Clustering will consist of two parts. Firstly, the optimal number of clusters (colors) has to be found. For that purpose, Clara clustering algorithm from the cluster package will be used. It is based on the k-medoids PAM algorithm which is optimal for large data sets. The empty vector n1 is created to save the results and there are 8 clusters maximum taken into consideration for silhouette analysis.Secondly, the silhouette plots of Clara for the optimal number of clusters will be displayed to examine the distribution of data for each cluster. Then the next significant step will be assigning medoids, so “average” RGB values, to each cluster id and converting RGB values into colors. From the aftermath, pixels will be plotted in the new colors on a clustered image of Europe’s air quality map.

library(cluster)

n1 <- c()
for (i in 1:8) {
  cl <- clara(rgbImage1[, c("r.value", "g.value", "b.value")], i)
  n1[i] <- cl$silinfo$avg.width
}

plot(n1, type = 'l',
     main = "Optimal number of clusters for air quality map of Europe",
     xlab = "Number of clusters",
     ylab = "Average silhouette",
     col = "navyblue")

The results of Clara clustering algorithm reveal that the optimal number of clusters (colors) for the “Air quality map of Europe” image is 3 or 7. For the subsequent phase of clustering (silhouette plot) I will try both variations of the clustered image to evaluate which corresponds the best with air quality analysis.

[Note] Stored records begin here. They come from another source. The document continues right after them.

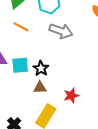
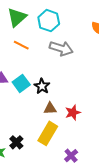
cyan square: (20, 65) -> (21, 83), turned -30
brown triangle: (40, 88) -> (50, 108), moved

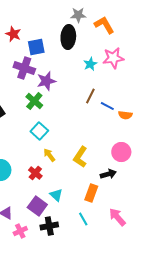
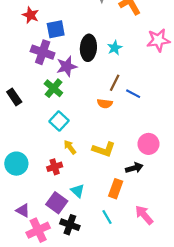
black ellipse: (68, 37) -> (88, 48), moved
pink star: (113, 58) -> (158, 40), moved
orange semicircle: (125, 115) -> (105, 104), moved
yellow L-shape: (80, 157) -> (104, 149), turned -105
red cross: (35, 173) -> (55, 167), turned 32
black cross: (49, 226) -> (70, 225), turned 30
pink cross: (20, 231) -> (38, 230), size x1.5

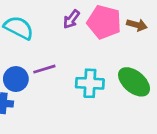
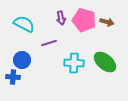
purple arrow: (71, 19) -> (61, 18), turned -48
purple line: (44, 69) -> (49, 43), moved

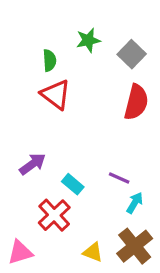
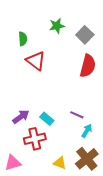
green semicircle: (50, 60) -> (23, 39), moved
purple arrow: (32, 164) -> (21, 117), moved
red cross: (54, 215) -> (35, 139), turned 30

# Silhouette plot of clara for k=3 clusters
europe = rgbImage1[, c("r.value", "g.value", "b.value")]
clara1 <- clara(europe, 3)
plot(silhouette(clara1))

# Silhouette plot of clara for k=7 clusters
europe = rgbImage1[, c("r.value", "g.value", "b.value")]
clara2 <- clara(europe, 7)
plot(silhouette(clara2))

#k=3
colors <-rgb(clara1$medoids[clara1$clustering, ])
plot(y ~ x, data=rgbImage1, main = "Air quality map of Europe",
     col = colors,
     asp = 1, pch = ".")

#k=7
colors2 <-rgb(clara2$medoids[clara2$clustering, ])
plot(y ~ x, data=rgbImage1, main = "Air quality map of Europe",
     col = colors2,
     asp = 1, pch = ".")

Based on the above silhouette plots for 3 and 7 clusters, as well as RGB clustered images of air quality map of Europe, further research will be conducted on 3 clusters to correctly assess the good and bad air quality regions without any more details.

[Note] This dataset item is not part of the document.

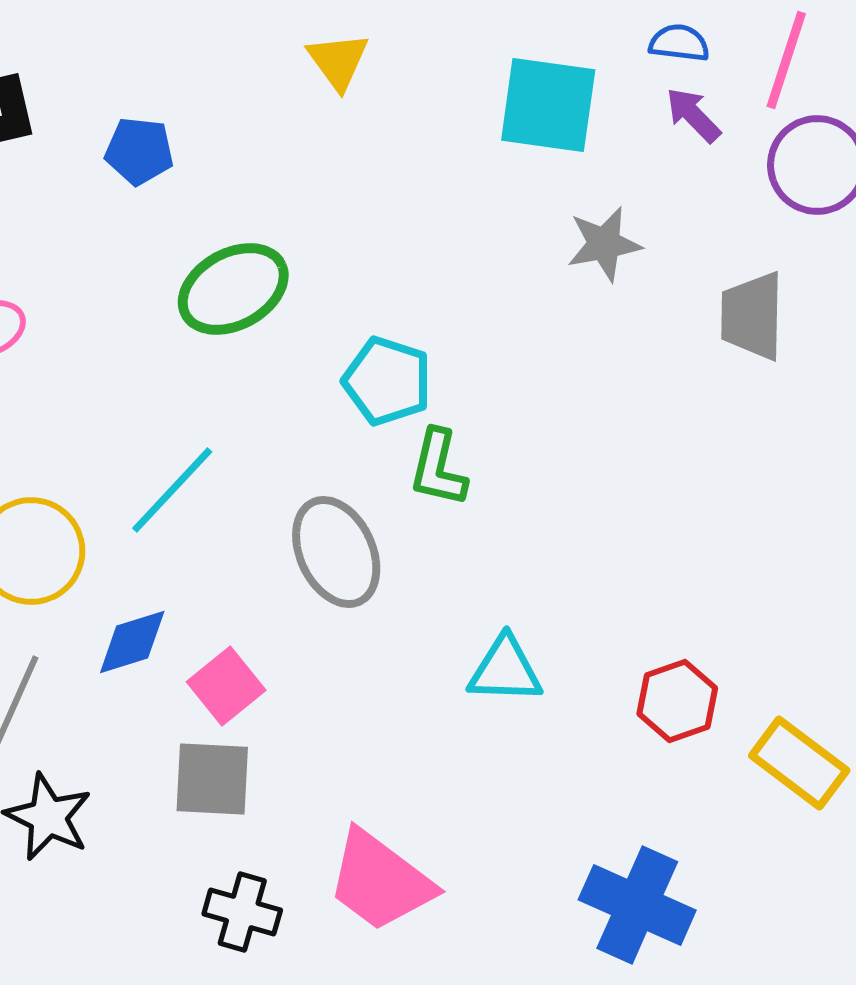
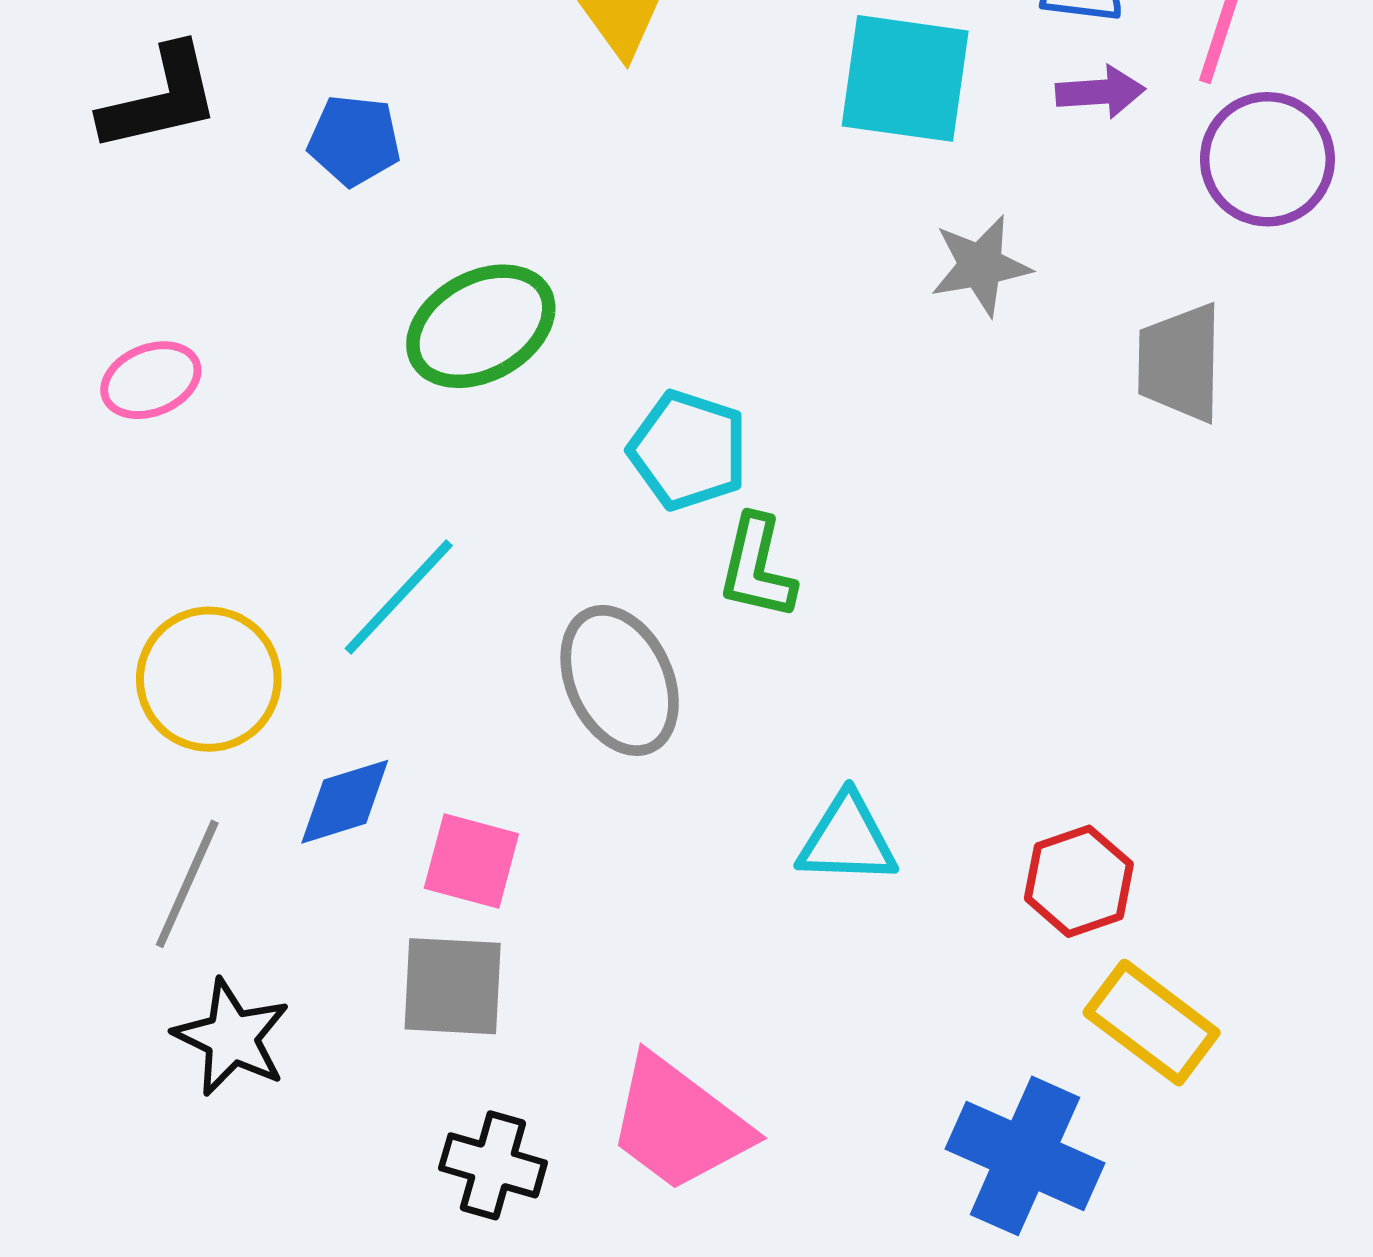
purple arrow: (693, 115) -> (1100, 92), turned 130
pink square: (226, 686) -> (471, 861), turned -36
yellow rectangle: (799, 763) -> (1152, 1023), moved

Final analysis and results

The purpose of this project is to distinguish safe and dangerous regions in Europe in terms of air quality and calculate the percentage of these areas. So far, the image clustering was done with the use of RGB matrix transformation, k-medoids PAM algorithm and Clara algorithm. Considering the fact, that the optimal number of clusters (colors) is k=3, I will count the frequency of each color of the map, to examine which one dominates on the image.

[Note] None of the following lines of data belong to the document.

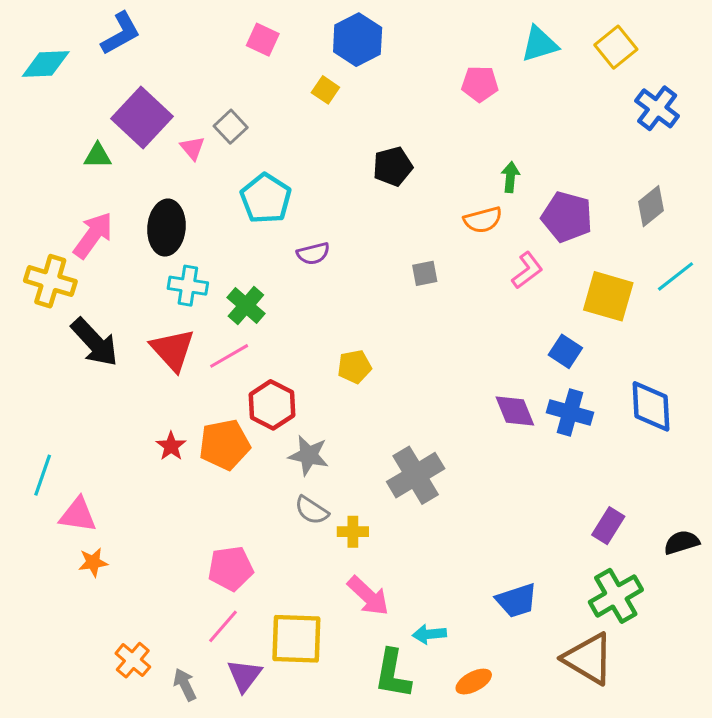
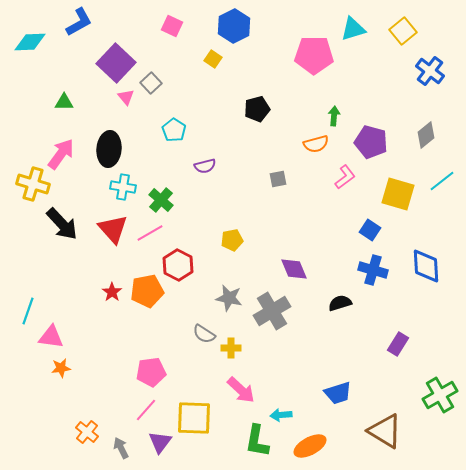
pink pentagon: (480, 84) -> (314, 55), size x1.6
purple square: (142, 117) -> (116, 63), moved
cyan pentagon: (266, 199) -> (174, 130), size x0.7
purple diamond: (515, 411) -> (294, 269), moved
gray star: (309, 455) -> (229, 298), moved
black semicircle: (682, 542) -> (340, 303), moved
green cross: (616, 596) -> (440, 395), moved
orange ellipse: (474, 682) -> (310, 446), size x1.4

dominant <- as.data.frame(table(colors))

high <- max(dominant$Freq)/sum(dominant$Freq)
low <- min(dominant$Freq)/sum(dominant$Freq)
medium <- 1 - high - low

dominant$distribution <- round((c(low, high, medium) * 100), 2)
dominant
##    colors   Freq distribution
## 1 #174249 125141         23.0
## 2 #83CAE0 259576         47.7
## 3 #ADAB44 159475         29.3
dominant$colors <- as.character(dominant$colors)
pie(dominant$Freq, labels = dominant$distribution,
        col = dominant$colors,
        xlab = "colors",
        ylab = "frequency")

In summary, the pie chart represents blue, light green and dark green colors. Color blue indicates the surface of the oceans, seas, and other water reservoirs, thus it is not significant for the air quality analysis. Light green (AQI Satisfactory) occurs in 29.3% of Europe’s surface, whereas dark green (AQI Acceptable) - 23%. Although these frequencies do not vary a lot, the main conclusion is that there are more regions in Europe where there is a risk due to not satisfactory air quality (especially in the center of the continent) than regions with very good air conditions.